The makers also took the liberty of appealing to the eyes of guys. As a young woman, I did not feel comfortable with Hollywood plastering those scantily clad girls across the screen, it was totally inappropriate. Why is Hollywood constantly pressing this “image” onto the guys and girls of our culture? Why can we not be able to go see a clean movie with our lady friends without shifting in our seats?

It made me feel extremely uncomfortable and embarrassed because I was the one to invite my friends to this film. I should have looked at the reviews before doing the inviting. Let’s be honest, fellow believers, if we can sit through junk like this, having no issues with it… we need to check our relationship with God. Light cannot be visible in complete darkness. And God is light. (“This is the message we have heard from him and declare to you: God is light; in Him there is no darkness at all.”—1 John 1:5) Movies that encourage our flesh and satisfy our flesh are not of God. Let’s start serving our God through our every action, and every thought. In everything let’s praise God.
My Ratings: Moral rating: Very Offensive / Moviemaking quality: 4
—Lauren, age 16 (USA)
Negative—I went to see this movie for my birthday with my friends. I would not waste your money on this movie. It was not good. I thought it was stupid.
My Ratings: Moral rating: Very Offensive / Moviemaking quality: 2
—Kyla, age 14 (USA)
Positive—I saw this movie and really enjoyed it, for a PG [Canadian motion picture rating system] movie, I would say it was offensive, but overall for a movie itself, it was pretty clean, usually in these kinds of movies such as “Superbad,” “Step Brothers,” “American Pie,” etc. there is a lot of crude humor, swearing everywhere, and a lot of nudity, but this movie was nice because there was no nudity and the swearing was very little, and the crude humor wasn’t that bad.
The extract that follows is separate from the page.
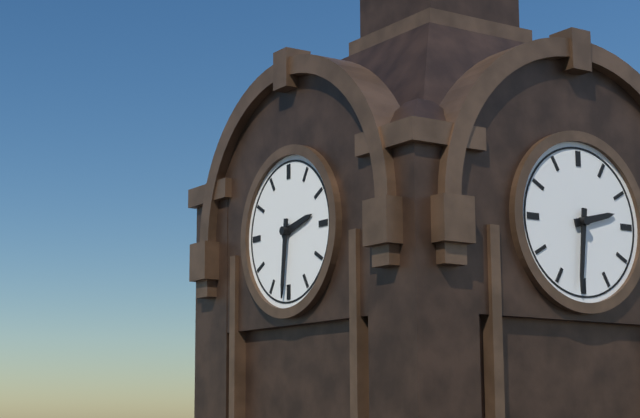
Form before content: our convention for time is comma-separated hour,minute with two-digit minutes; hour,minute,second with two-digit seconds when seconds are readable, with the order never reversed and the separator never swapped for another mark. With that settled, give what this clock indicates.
2,31
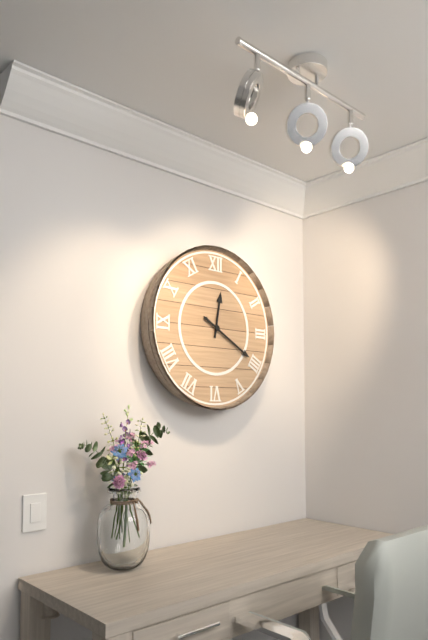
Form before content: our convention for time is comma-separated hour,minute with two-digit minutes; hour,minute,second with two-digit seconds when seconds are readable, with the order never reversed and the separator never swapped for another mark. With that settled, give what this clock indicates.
12,20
I must say tho if I have watched this movie with my mom, I would have felt very awkward. nOverall, tho, I think it was a funny, clean teen movie, and I think it’s great that they made a movie that is funny and rated PG [Canada], instead of 18a [Canada]. My rating overall 4/5
My Ratings: Moral rating: Average / Moviemaking quality: 4
—Matt, age 14 (Canada)
Comments from non-viewers
I have not seen this movie, and I do not want to see this movie. My close friend (also my age) went to see this. I asked her if it was good and worth seeing. She said that she laughed a lot, but also that she felt guilty every time she laughed because the joke was normally “dirty” or involved a cuss word or two. This movie (based on her re-telling to me) seems EXTREMELY offensive.